Deg

146 26 29
                                    

Seharusnya Nessa bisa bangun sedikit siang hari ini, karena Swan WO di kantor utama di Jakarta, sedang dalam tahap pertama. Jadwal pertemuan dengan calon pengantin untuk diskusi soal konsep pernikahan, dan itu lagi diurus oleh karyawan lainnya.

Namun, nyatanya, Nessa tetap terbangun pagi. Seperti ada alarm otomatis dalam diri, pukul 05.00 WIB kesadarannya datang lagi.

Jadi setelah mengumpulkan kesadaran selama beberapa menit, merapikan kamar tidur, mengecek jadwal hari ini, Nessa memilih pakaian yang sesuai dengan yang mestinya ia kenakan.

Sebenarnya dengan aktifitas yang akan ia lakukan, percuma saja mandi. Namun Nessa tidak suka kalau rutinitasnya, seperti mandi di pagi hari, terganggu oleh aktivitas harian yang dinamis.

Karena itulah setelah mengenakan pakaian, menyisir rambut lalu dikuncir tinggi sedikit miring ke samping, ia menyiapkan tas olahraga dengan benda-benda yang dibutuhkan.
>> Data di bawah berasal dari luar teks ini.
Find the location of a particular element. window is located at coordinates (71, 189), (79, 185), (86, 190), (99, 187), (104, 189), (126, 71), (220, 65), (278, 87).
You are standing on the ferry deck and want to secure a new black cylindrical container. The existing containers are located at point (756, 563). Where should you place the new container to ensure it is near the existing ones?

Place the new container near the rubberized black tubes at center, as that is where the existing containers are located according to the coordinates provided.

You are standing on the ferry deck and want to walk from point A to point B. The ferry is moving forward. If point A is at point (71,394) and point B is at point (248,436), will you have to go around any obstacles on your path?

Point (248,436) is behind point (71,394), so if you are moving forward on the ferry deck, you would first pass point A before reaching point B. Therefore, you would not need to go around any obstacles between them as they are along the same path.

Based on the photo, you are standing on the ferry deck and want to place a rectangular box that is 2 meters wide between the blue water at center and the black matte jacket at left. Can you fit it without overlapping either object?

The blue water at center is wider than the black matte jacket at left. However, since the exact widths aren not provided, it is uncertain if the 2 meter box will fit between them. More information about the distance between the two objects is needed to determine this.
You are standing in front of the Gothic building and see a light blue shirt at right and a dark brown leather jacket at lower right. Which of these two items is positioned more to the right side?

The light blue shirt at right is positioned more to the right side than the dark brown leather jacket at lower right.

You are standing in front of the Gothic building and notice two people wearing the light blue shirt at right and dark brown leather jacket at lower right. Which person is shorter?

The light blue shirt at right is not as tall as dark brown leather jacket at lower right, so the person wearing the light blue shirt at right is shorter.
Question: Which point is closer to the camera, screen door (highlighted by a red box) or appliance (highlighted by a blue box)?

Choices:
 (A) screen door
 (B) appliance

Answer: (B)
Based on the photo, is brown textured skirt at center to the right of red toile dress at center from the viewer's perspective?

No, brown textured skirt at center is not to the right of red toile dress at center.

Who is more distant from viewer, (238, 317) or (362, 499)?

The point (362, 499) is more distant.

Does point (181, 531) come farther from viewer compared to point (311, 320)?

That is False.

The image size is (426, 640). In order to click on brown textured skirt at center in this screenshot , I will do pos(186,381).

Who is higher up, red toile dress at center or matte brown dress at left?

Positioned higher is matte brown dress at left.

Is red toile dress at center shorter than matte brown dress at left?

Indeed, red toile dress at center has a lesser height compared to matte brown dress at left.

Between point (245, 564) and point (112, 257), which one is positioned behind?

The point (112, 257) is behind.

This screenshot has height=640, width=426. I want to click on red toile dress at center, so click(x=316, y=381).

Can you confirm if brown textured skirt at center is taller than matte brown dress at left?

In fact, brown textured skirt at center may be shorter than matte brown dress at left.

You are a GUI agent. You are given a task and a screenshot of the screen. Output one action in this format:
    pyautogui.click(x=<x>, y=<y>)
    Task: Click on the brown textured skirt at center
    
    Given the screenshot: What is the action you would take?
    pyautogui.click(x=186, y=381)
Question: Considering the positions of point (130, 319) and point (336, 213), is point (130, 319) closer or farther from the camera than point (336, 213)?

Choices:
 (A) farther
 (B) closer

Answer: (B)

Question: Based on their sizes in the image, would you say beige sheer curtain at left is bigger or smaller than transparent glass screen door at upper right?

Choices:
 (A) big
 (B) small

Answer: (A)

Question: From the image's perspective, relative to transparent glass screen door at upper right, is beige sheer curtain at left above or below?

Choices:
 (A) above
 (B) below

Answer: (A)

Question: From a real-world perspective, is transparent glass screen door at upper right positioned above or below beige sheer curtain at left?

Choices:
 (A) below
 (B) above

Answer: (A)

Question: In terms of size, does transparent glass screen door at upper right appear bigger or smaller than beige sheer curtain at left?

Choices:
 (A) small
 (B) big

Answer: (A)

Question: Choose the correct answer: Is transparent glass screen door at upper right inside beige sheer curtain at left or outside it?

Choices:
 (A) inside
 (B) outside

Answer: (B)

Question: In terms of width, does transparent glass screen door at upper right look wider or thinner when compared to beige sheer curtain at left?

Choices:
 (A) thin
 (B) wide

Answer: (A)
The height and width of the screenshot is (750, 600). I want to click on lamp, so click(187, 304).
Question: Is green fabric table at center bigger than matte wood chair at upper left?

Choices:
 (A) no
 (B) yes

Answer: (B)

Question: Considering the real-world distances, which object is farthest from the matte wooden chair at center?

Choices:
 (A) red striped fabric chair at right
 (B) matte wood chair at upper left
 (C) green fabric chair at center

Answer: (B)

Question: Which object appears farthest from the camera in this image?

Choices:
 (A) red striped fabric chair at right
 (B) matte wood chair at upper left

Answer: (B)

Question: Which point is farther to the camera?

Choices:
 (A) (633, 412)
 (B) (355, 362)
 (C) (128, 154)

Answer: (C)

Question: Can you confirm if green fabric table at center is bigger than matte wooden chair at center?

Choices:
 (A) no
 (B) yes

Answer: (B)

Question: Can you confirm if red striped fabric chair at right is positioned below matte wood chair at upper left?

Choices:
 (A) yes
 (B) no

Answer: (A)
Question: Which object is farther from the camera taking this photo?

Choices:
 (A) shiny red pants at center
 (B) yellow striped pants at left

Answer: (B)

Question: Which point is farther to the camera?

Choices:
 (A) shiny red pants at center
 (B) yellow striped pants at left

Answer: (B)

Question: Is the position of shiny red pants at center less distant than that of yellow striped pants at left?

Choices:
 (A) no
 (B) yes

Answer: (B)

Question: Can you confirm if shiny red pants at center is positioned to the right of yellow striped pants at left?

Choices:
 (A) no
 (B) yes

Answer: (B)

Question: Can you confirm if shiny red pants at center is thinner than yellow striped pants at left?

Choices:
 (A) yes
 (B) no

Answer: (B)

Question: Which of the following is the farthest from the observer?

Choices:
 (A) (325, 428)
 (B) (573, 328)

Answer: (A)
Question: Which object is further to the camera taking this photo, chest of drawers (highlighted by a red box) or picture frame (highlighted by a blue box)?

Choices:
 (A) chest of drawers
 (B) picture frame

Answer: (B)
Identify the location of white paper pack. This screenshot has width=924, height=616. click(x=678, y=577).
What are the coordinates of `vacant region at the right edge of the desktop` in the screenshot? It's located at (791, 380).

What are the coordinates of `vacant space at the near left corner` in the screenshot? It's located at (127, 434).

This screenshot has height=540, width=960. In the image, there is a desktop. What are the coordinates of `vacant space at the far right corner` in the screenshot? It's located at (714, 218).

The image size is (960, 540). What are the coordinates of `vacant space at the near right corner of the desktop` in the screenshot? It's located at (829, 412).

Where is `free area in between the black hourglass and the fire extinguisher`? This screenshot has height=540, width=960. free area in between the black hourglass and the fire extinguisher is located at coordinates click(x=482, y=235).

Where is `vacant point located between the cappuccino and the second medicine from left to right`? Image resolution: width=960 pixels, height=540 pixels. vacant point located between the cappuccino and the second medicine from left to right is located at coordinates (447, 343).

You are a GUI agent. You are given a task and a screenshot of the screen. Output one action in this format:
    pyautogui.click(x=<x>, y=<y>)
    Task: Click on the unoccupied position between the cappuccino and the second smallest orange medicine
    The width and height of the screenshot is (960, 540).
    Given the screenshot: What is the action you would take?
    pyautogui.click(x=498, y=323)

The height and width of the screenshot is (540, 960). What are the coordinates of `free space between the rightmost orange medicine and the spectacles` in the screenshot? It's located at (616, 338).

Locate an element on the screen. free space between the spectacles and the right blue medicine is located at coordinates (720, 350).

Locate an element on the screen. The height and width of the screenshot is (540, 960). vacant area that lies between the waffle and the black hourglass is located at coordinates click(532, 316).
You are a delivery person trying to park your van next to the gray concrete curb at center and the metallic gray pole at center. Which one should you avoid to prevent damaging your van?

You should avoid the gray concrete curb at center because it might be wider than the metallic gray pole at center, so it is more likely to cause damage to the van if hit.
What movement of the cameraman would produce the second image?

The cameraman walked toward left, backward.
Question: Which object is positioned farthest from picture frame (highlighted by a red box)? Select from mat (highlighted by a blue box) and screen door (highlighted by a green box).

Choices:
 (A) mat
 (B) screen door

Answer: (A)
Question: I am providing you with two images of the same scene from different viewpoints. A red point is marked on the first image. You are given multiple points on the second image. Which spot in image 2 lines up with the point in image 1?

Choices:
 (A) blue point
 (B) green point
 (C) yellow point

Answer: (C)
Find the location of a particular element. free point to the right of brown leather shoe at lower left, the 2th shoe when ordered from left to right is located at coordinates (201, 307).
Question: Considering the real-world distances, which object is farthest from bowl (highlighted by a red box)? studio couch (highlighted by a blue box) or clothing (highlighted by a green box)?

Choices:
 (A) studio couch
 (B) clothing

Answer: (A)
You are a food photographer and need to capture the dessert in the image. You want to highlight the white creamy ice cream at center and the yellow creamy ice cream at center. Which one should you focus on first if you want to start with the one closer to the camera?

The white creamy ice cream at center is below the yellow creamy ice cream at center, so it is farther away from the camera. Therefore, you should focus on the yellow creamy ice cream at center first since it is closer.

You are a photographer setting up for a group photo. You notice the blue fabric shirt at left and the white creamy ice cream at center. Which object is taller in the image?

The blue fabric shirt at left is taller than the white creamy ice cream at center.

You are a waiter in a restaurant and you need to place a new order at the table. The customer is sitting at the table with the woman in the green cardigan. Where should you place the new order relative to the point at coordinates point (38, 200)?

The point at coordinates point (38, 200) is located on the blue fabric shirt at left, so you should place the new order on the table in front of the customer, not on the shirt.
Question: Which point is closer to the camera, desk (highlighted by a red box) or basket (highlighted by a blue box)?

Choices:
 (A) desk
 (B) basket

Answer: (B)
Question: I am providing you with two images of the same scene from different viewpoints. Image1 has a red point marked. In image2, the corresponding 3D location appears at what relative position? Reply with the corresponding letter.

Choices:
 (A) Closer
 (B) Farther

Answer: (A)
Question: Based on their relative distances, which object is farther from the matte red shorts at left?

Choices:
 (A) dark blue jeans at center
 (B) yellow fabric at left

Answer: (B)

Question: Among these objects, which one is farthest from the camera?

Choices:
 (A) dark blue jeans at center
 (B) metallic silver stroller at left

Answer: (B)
Handuk, pakaian untuk ke kantor, tas kecil make-up, wadah pembersih. 

Berdandan ala kadarnya, lalu keluar kamar, memasukkan botol minum yang semalam telah ia siapkan.
Nessa mengecek tas kerjanya, memastikan benda-benda berharga—handphone, dompet, kunci mobil dan apartemen—sudah terbawa, lantas bergegas membersihkan dan merapikan apartemennya.

Hanya makan waktu sejam melakukan semua itu. Senyum puas mekar di bibir ranumnya. Nessa pun beranjak untuk membuka pintu apartemen dengan menenteng tas kerja dan olahraga sekaligus.

“Astaga, demi Tuhan!”
Nessa memekik, sampai tas olahraganya nyaris jatuh, ketika ada punggung tangan seseorang hendak mengetuk pintu dan tangan lain orang itu baru mau menekan bel.

“Nafi!” Nessa menekan bagian kulit tempat jantungnya seakan menubruk rusuk.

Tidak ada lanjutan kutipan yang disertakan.